The raw truth, however, is that mamas… many of us are to blame. Straight out of the “Llama Llama” series, we are becoming “bully goats.” We (I’m not perfect; I’m sure at some point I, too, have hurt someone) are the ones spreading hate – and OUR children see it. They hear it. They read it.
So many adults are bullying each other on social media, surrounded by a veil of protection in not having to face the actual person they are being hateful to. When though did this become ok? When did having a difference of opinion become an instant “My point is better than yours, and I’ll fight you to the death?” When did we lose our ability to have civil disagreements and even agree to disagree? When did it become acceptable to spew hate to strangers who think differently than you?
My heart worries for my children.
I worry that they will believe it is ok to be unkind in moments where they feel as though someone doesn’t agree with them. That this is especially warranted if they don’t know the person, or can easily block them via social media. The question though becomes what happens when that stranger bashed on Facebook ends up being the one to interview them for their dream job?

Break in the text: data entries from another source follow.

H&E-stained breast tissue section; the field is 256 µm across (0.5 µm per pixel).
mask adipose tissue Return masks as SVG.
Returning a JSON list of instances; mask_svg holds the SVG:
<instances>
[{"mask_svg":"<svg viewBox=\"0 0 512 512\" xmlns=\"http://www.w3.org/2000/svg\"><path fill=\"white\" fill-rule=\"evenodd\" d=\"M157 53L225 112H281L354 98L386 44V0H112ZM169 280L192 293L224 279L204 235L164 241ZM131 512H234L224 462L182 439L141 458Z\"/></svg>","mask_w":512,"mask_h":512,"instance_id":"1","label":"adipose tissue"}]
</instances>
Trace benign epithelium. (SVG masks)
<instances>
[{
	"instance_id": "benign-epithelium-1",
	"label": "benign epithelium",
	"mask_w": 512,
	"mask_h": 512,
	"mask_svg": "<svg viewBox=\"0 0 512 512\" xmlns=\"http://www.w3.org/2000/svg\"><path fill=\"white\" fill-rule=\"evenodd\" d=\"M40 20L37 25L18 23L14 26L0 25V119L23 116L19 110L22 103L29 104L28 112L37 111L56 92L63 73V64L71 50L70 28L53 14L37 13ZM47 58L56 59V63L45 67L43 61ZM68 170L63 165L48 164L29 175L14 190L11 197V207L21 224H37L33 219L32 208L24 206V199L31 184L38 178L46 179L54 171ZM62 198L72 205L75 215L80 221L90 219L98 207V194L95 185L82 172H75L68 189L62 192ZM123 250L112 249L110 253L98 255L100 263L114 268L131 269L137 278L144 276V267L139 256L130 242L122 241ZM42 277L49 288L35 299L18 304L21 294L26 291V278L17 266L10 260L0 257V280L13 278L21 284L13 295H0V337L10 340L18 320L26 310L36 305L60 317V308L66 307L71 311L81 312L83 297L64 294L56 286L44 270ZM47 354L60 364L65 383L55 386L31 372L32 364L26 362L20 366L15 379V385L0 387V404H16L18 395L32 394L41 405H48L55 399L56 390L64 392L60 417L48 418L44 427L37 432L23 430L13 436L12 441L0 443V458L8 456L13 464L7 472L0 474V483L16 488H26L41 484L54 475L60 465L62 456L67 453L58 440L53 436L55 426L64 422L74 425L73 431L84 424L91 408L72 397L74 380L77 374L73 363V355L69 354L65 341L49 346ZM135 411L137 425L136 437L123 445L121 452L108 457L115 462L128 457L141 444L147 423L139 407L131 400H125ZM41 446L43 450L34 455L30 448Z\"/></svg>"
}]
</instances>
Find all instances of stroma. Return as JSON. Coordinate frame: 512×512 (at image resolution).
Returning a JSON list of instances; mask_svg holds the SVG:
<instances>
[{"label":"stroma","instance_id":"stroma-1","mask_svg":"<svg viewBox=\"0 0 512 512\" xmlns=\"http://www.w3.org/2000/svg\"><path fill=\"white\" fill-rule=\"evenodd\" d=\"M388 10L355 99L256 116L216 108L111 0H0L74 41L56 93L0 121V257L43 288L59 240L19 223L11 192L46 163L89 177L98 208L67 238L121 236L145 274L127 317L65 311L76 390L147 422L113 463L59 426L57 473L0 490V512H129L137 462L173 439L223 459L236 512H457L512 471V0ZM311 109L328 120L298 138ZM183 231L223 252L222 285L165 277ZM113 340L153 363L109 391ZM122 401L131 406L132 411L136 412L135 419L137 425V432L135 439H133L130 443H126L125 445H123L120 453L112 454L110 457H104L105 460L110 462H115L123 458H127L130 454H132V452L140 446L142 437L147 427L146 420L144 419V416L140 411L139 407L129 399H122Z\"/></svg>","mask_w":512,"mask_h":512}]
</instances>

My plea to all of us – before we post, comment, etc. – ask ourselves, “Would you say those words to the people you love and care about? Could you stand in front of your most respected advisor and say them? Would you send a letter to a friend and write those words within the folds of the paper? Would you want your children saying those things to strangers or loved ones?” If the answer is no, then perhaps it is best left unsaid.
We are the only ones who can change the bullying and ugly behavior. We can blame others (our president, the media, etc.); however, the reality is the only one to blame for how we are acting is ourselves. If someone else is acting ugly, shouldn’t we choose to rise above? I want my children to do that!
We are all trying to get through this crazy, unsettled time. No one knows the answer. No one knows what is coming next, but perhaps with a lot more kindness, we can get through the next portion of the unknown a little easier and with a lot less stress!